Data-Driven marketing: A Love/Hate Relationship, By Nour Hamam
Why are marketers so engineered to be data-driven?
A lovely and insightful encounter with the team at Ogilvy (shout out to Joe Lipscombe and Kassandra for a lovely talk) part of our women in marketing group based in Dubai.
They highlighted the science behind consumer behavior and it was amazing to learn why are we as marketers are engineered to be data driven
Joe gave a great example of a day care fine being imposed to avoid tardiness in picking up the kids, the day care was expecting parents not to be late anymore once they did that, (as a daycare isn’t economically sustainable to keep kids waiting as it requires hiring more staff) however it was just the opposite, why? It was because they put a price on it, making it justifiable to be late.
This is proof that data driven campaigns or ideas are not always the best way, as people are hackers, they will find ways to beat the systems thus creating a loop or misalignment in data! That will leave marketeers baffled as why their campaign didn’t perform as well.

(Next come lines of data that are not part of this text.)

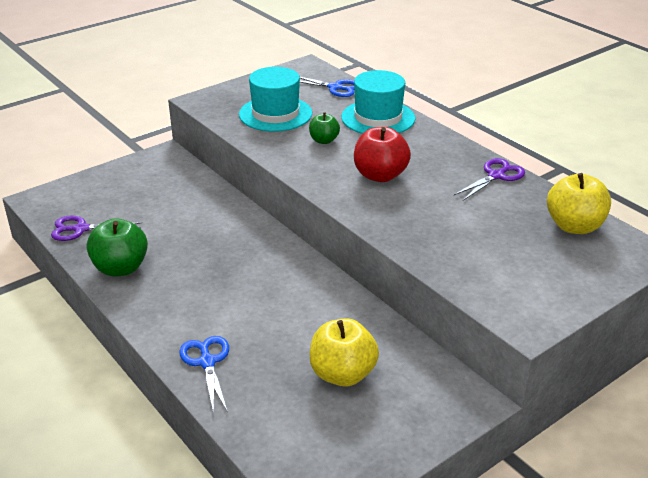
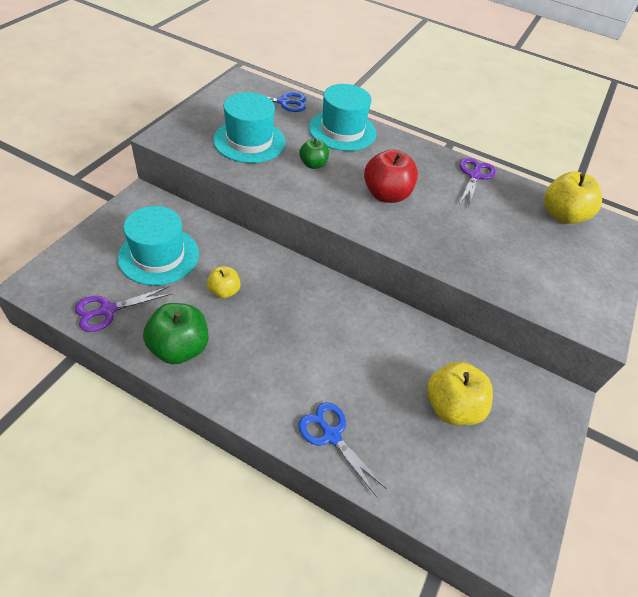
camera: 30 degrees left, 15 degrees up
none -> turquoise hat [118,206,199,286]
none -> yellow apple [207,267,241,299]

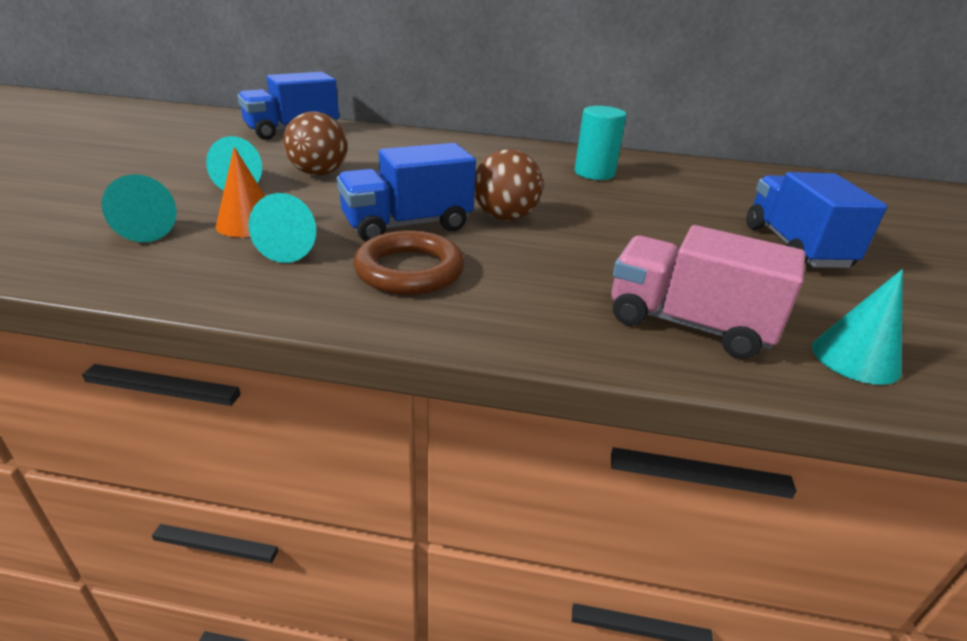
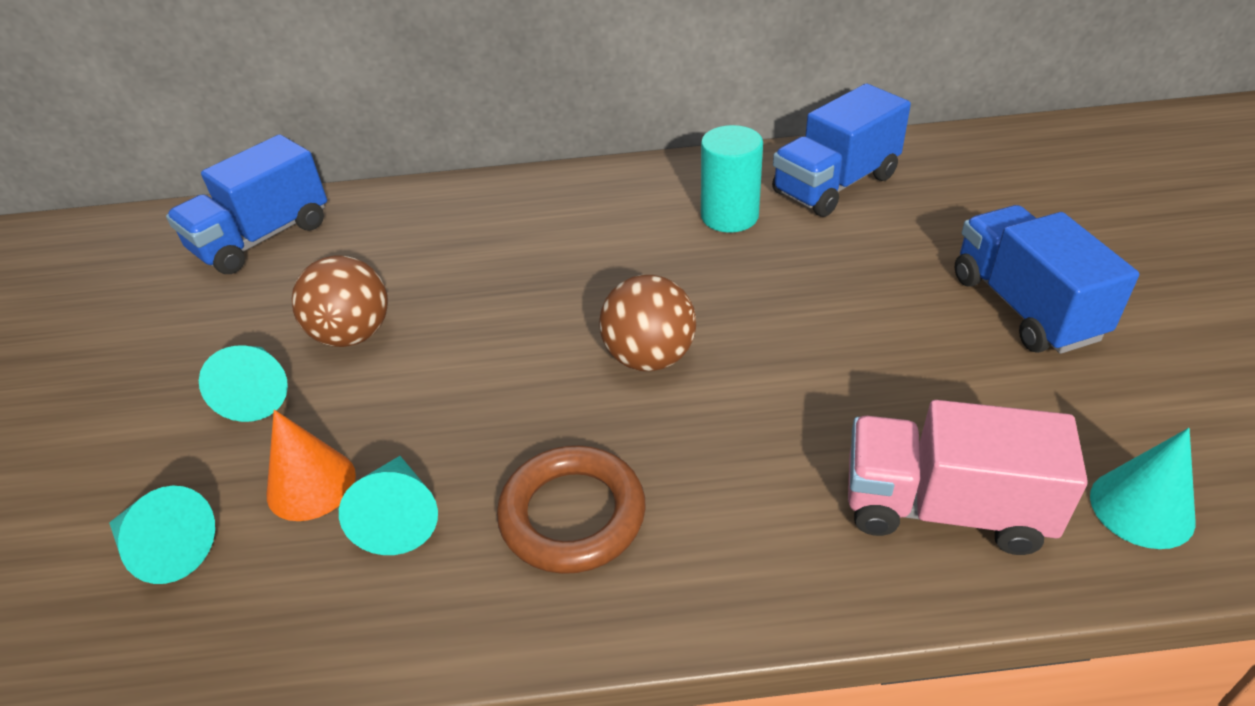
camera: 10 degrees left, 10 degrees up
blue truck [337,143,476,242] -> blue truck moved to [772,84,911,217]

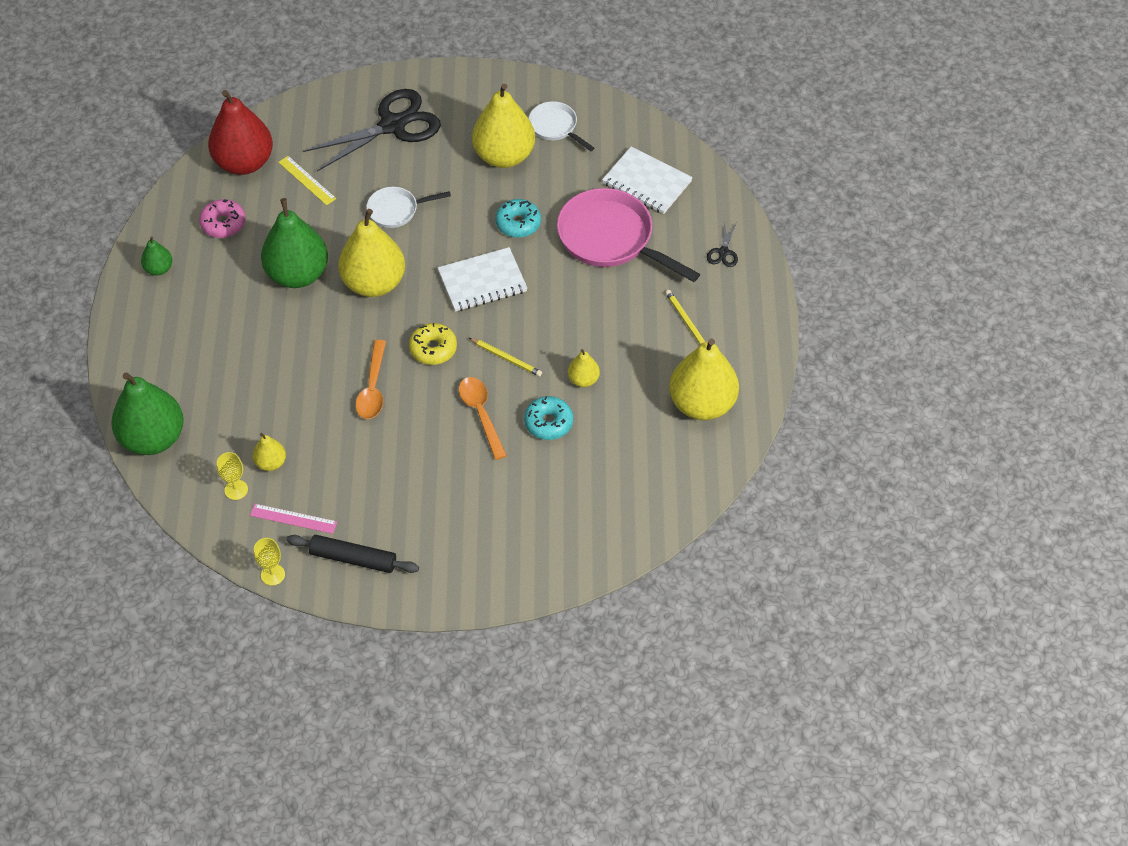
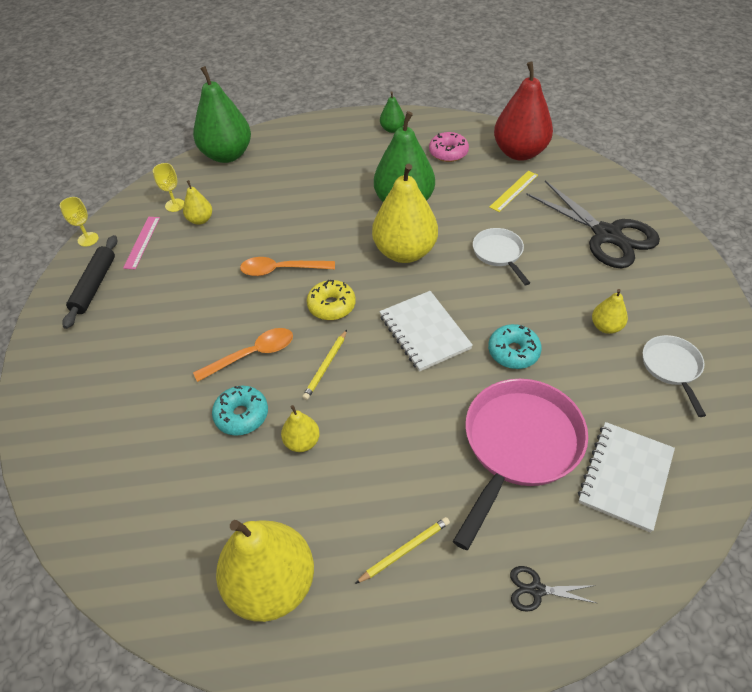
camera: 85 degrees right, 5 degrees down
yellow pear [472,83,535,168] -> yellow pear [592,289,628,334], size x0.47
white pan [529,101,594,151] -> white pan turned 45 degrees counterclockwise [643,335,706,417]

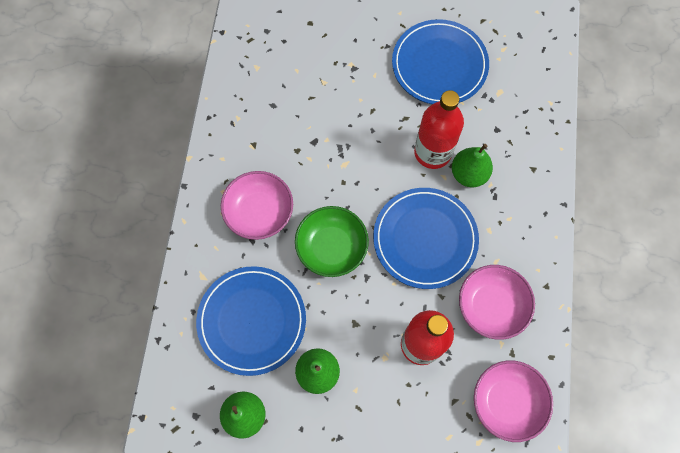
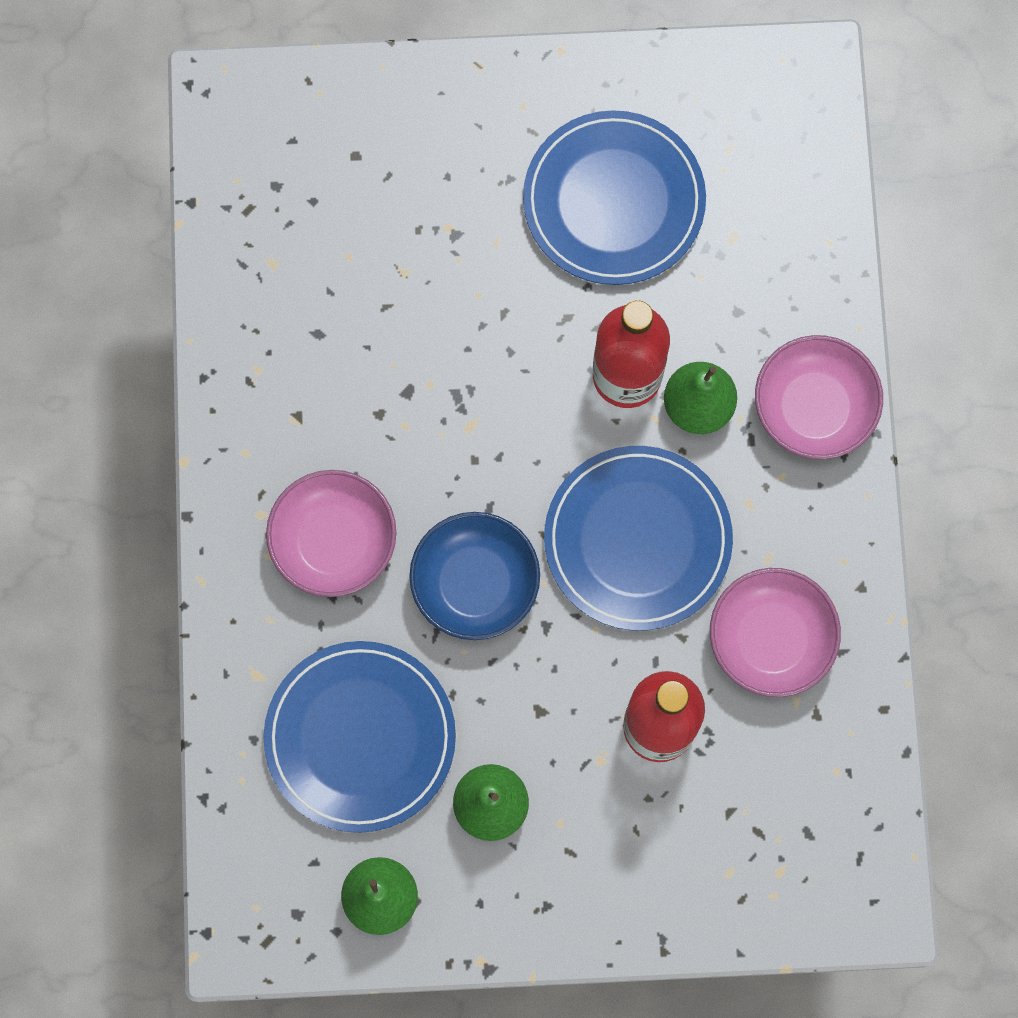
camera: 10 degrees left, 5 degrees up
green bowl [295,206,369,277] -> blue bowl [409,512,540,640]
pink bowl [474,360,553,442] -> pink bowl moved to [755,335,883,459]

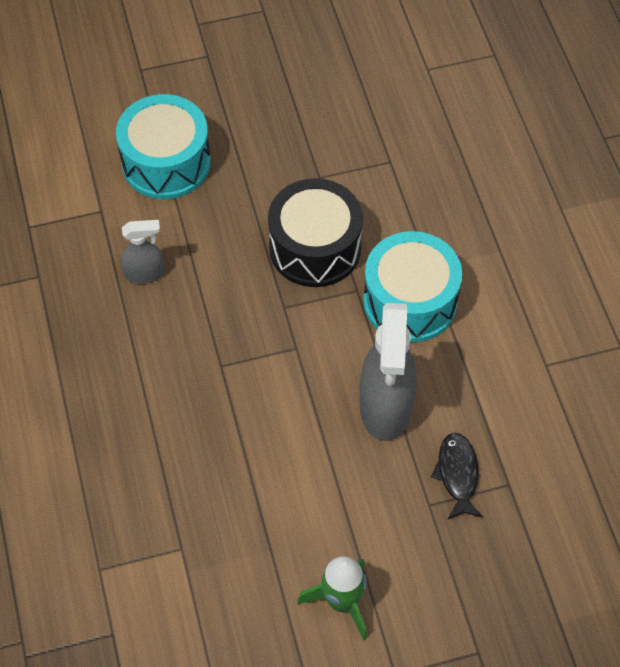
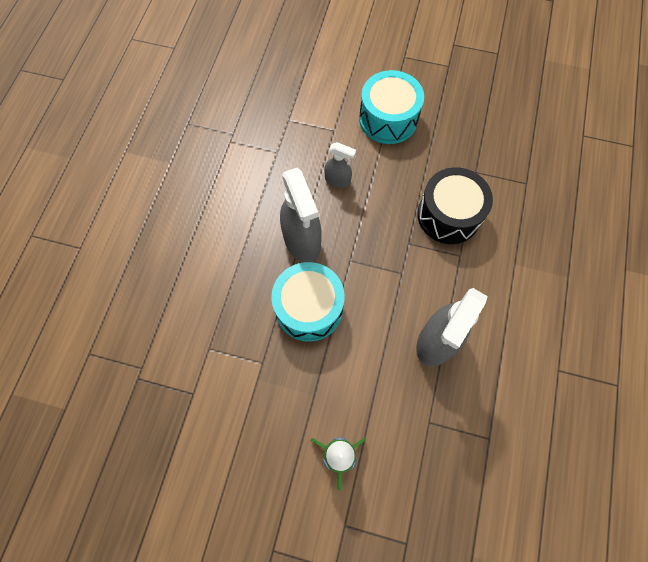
camera: 30 degrees right, 10 degrees up
turquoise drum [363,231,462,342] -> turquoise drum moved to [271,262,345,342]
black fish [431,432,483,520] -> none
none -> grey spray bottle [280,167,322,263]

A Mexican city came up with a “solution” to in an effort to tackle high pollution the program was called “Hoy No Circula”, by banning certain plate number or codes to drive on a certain day so for example if your car starts with code “A” you couldn’t drive on Saturday and if it starts with code “B” then on Sunday, (This is also used in high population volume cities like Beijing) hoping it would be a solution to the increased number of pollution, the opposite happened! People found a way to hack the programme by getting second cars that released more emissions!
Another case Joe gave was the story behind Uber, the famous car sharing app, the reason behind its massive success? Giving people control!
At a tap of a button people could control when the Uber would arrive, what kind of car and the destination! When broken down like this it makes sense, for those who were born 90’s and 80’s (millennials) would know, hailing a taxi would be the worst experience because there is no time frame, leaving the person frustrated to not know the arrival or destination.
Another interesting example was an interview from the 1950’s was Salvador Dali, the great surrealist artists behind the painting “Persistence of memory”, in a interview gave he said that he used to sleep with a wooden spatula in his mouth that would leave a “clank” when dropped, and as soon as he woke up he would jot or paint what he saw in his dreams. The state of this is called “hypnagogia”- the thing you experience between sleep and awake. The self proclaimed eccentric artist was way ahead of his time since the 1950’s.
Fostering an environment of creativity is no easy task at an agency that relies solely on data, when the senior directors or the board of an agency demand to see data driven results, remind them of this story by the surrealist artist Salvador Dali!